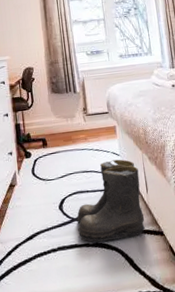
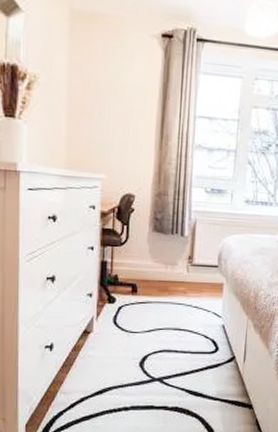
boots: present [76,159,145,243] -> none [157,321,239,408]

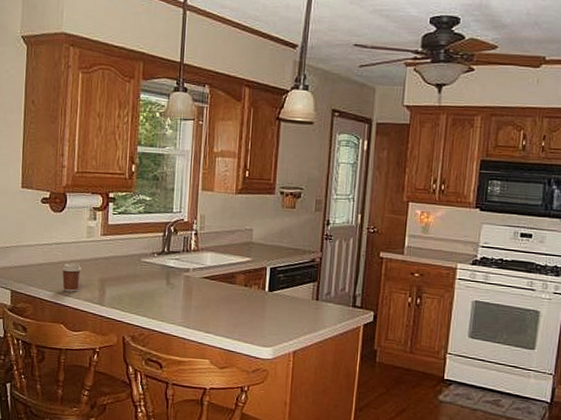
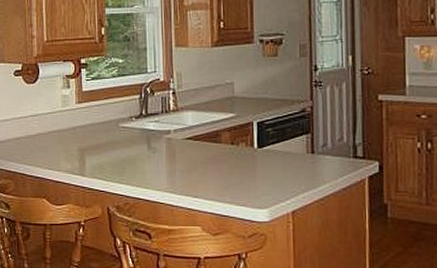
coffee cup: present [61,263,82,292] -> none [39,135,60,164]

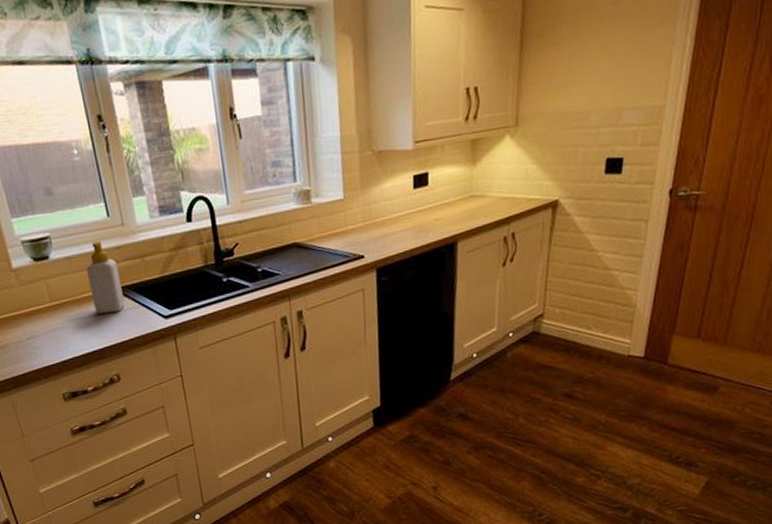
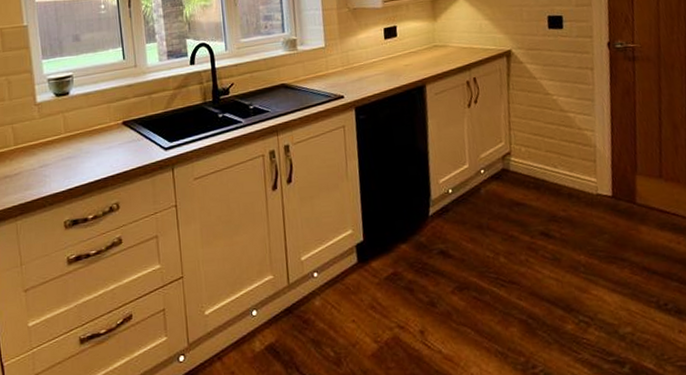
soap bottle: present [86,240,125,314] -> none [100,79,131,145]

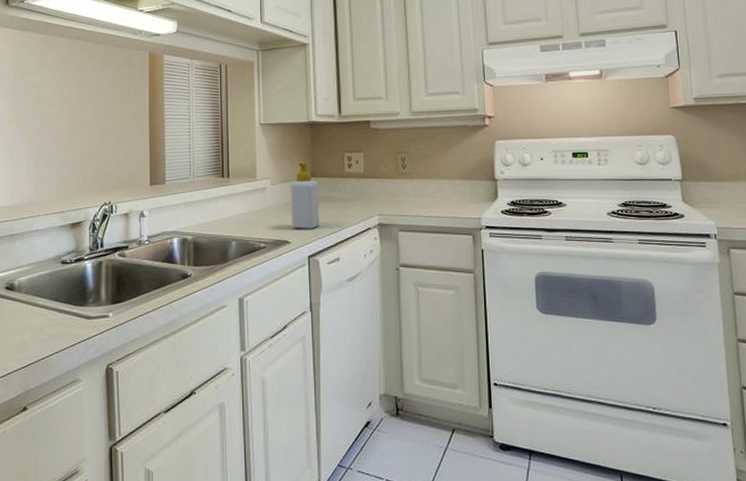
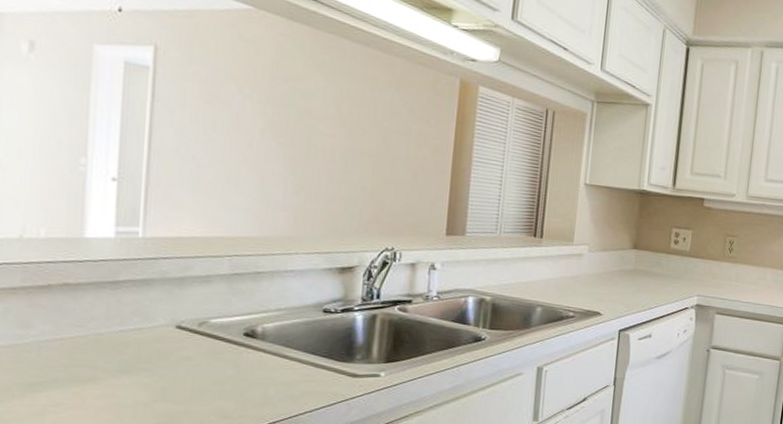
soap bottle: present [290,162,319,229] -> none [606,232,640,303]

Your assignment: Output the lines above in full and exactly as given, omitting any pictures.

Exercise output:
boots: present [76,159,145,243] -> none [157,321,239,408]

coffee cup: present [61,263,82,292] -> none [39,135,60,164]

soap bottle: present [86,240,125,314] -> none [100,79,131,145]

soap bottle: present [290,162,319,229] -> none [606,232,640,303]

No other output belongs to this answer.